Transparency International says Colombia’s fight against corruption is stagnating, after the country was ranked 78th of 178 countries in the organization’s 2010 Corruption Perceptions Index, a drop of three places from 2009.
The NGO’s index brings together a number of surveys of country experts and business leaders to provide a measure the perception of public sector corruption in each country, focusing on bribery, the payment of kickbacks, and embezzlement.
Colombia scores 3.5 in this year’s index, where 10 is “highly clean” and 0 is “highly corrupt,” a drop from its score of 3.7 in 2009. This is the lowest level since 2000, when the country scored 3.2.

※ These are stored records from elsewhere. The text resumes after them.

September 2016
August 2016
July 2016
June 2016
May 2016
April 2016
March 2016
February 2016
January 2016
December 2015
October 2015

In the last ten years the corruption perception score has hovered between 3.6 and 4.0, according to Transparencia por Colombia (TPC), the organization’s Colombia chapter.
TPC director Elisabeth Ungar said in a statement following the release of the report that the level of corruption in the country is critical; “It’s like having a permanent fever and not doing anything about it.”

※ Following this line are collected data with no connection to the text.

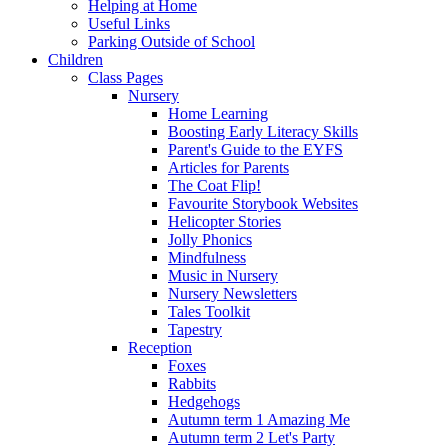
Helping at Home
Useful Links
Parking Outside of School
Children
Class Pages
Nursery
Home Learning
Boosting Early Literacy Skills
Parent's Guide to the EYFS
Articles for Parents
The Coat Flip!
Favourite Storybook Websites
Helicopter Stories
Jolly Phonics
Mindfulness
Music in Nursery
Nursery Newsletters
Tales Toolkit
Tapestry
Reception
Foxes
Rabbits
Hedgehogs
Autumn term 1 Amazing Me
Autumn term 2 Let's Party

Ungar referred to recent revelations about the alleged misallocation of government subsidies as the latest example of Colombia’s struggle with corruption.
The index “suggests that respondents perceive a high incidence of corruption in the country and a clear stagnation of efforts to combat it,” according to TPC. The branch calls on the Colombian government “to promote a public agenda to fight corruption, where social organizations, unions, political parties, media and public authorities assume their responsibility to prevent and tackle this problem.”
An anti-corruption bill proposed by President Juan Manuel Santos should only be considered as one part of the fight against corruption, according to Ungar. A more comprehensive government policy is needed, and should include instructions for civil society groups and the private sector as well as public bodies, the director says.
The 2010 index puts Barbados as the highest-ranking country in Latin America and the Caribbean, at 17th place on the overall list with a score of 7.8, followed by Chile with 7.2. Venezuela is the region’s lowest-ranked country, lower even than earthquake-hit Haiti, at 164th place on the list with a score of 2.
Colombia scored the same as neighboring Peru, but was ranked higher than neighboring Ecuador, which scored 2.5.
Denmark, New Zealand and Singapore jointly topped the list as the world’s least-corrupt countries, with a score of 9.3.
In last place was Somalia, with a score of 1.1.
Transparency International’s 2009 Global Corruption report concluded that the country’s “the collective reluctance to implement public and private anti-corruption measures is hurting business. In its 2007–2008 Global Competitiveness Report, the World Economic Forum found corruption to be the second most significant factor, after taxes, hampering business in Colombia.”
This year’s index is however a dramatic improvement from 1998, when Colombia scored only 2.2.